- Minneiska Township, Minnesota Location within the state of Minnesota Minneiska Township, Minnesota Minneiska Township, Minnesota (the United States)
- Coordinates: 44°13′53″N 91°55′49″W﻿ / ﻿44.23139°N 91.93028°W
- Country: United States
- State: Minnesota
- County: Wabasha

Area
- • Total: 17.9 sq mi (46.4 km^{2})
- • Land: 10.7 sq mi (27.7 km^{2})
- • Water: 7.2 sq mi (18.7 km^{2})
- Elevation: 666 ft (203 m)

Population (2000)
- • Total: 205
- • Density: 19/sq mi (7.4/km^{2})
- Time zone: UTC-6 (Central (CST))
- • Summer (DST): UTC-5 (CDT)
- FIPS code: 27-43054
- GNIS feature ID: 0664988

= Minneiska Township, Wabasha County, Minnesota =

Minneiska Township is a township in Wabasha County, Minnesota, in the United States. The population was 205 at the 2000 census. The unincorporated community of Weaver is located within the township.

==History==
Minneiska Township was organized in 1859, and given the native Dakota-language name of the Whitewater River.

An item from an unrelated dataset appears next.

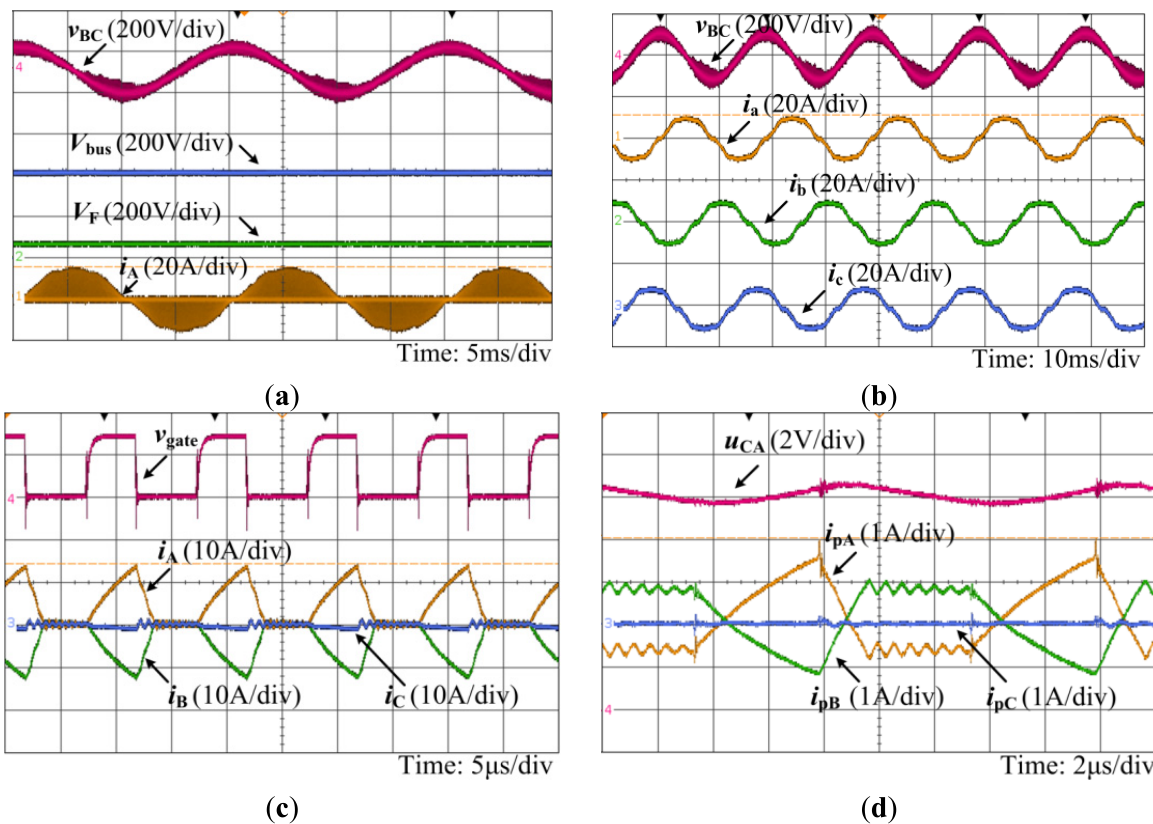
Figure 19. Experimental results under the rated conditions. ( a ) input line voltage, output voltage and input current; ( b ) input line voltage and PMSM output currents; ( c ) gate signal and three phase input current in detail; ( d ) u CA and secondary currents of flyback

The township contains one property listed on the National Register of Historic Places: the 1875 Weaver Mercantile Building.

==Geography==
According to the United States Census Bureau, the township has a total area of 17.9 square miles (46.4 km^{2}); 10.7 square miles (27.7 km^{2}) of it is land and 7.2 square miles (18.8 km^{2}) of it (40.40%) is water.

==Demographics==
As of the census of 2000, there were 205 people, 93 households, and 62 families residing in the township. The population density was 19.2 people per square mile (7.4/km^{2}). There were 174 housing units at an average density of 16.3/sq mi (6.3/km^{2}). The racial makeup of the township was 96.59% White, 0.49% Asian, 0.98% from other races, and 1.95% from two or more races. Hispanic or Latino of any race were 1.46% of the population.

There were 93 households, out of which 21.5% had children under the age of 18 living with them, 57.0% were married couples living together, 5.4% had a female householder with no husband present, and 32.3% were non-families. 26.9% of all households were made up of individuals, and 9.7% had someone living alone who was 65 years of age or older. The average household size was 2.20 and the average family size was 2.59.

In the township the population was spread out, with 17.1% under the age of 18, 5.4% from 18 to 24, 17.6% from 25 to 44, 39.5% from 45 to 64, and 20.5% who were 65 years of age or older. The median age was 49 years. For every 100 females, there were 115.8 males. For every 100 females age 18 and over, there were 117.9 males.

The median income for a household in the township was $35,313, and the median income for a family was $38,750. Males had a median income of $25,750 versus $25,625 for females. The per capita income for the township was $19,001. None of the families and 3.5% of the population were living below the poverty line.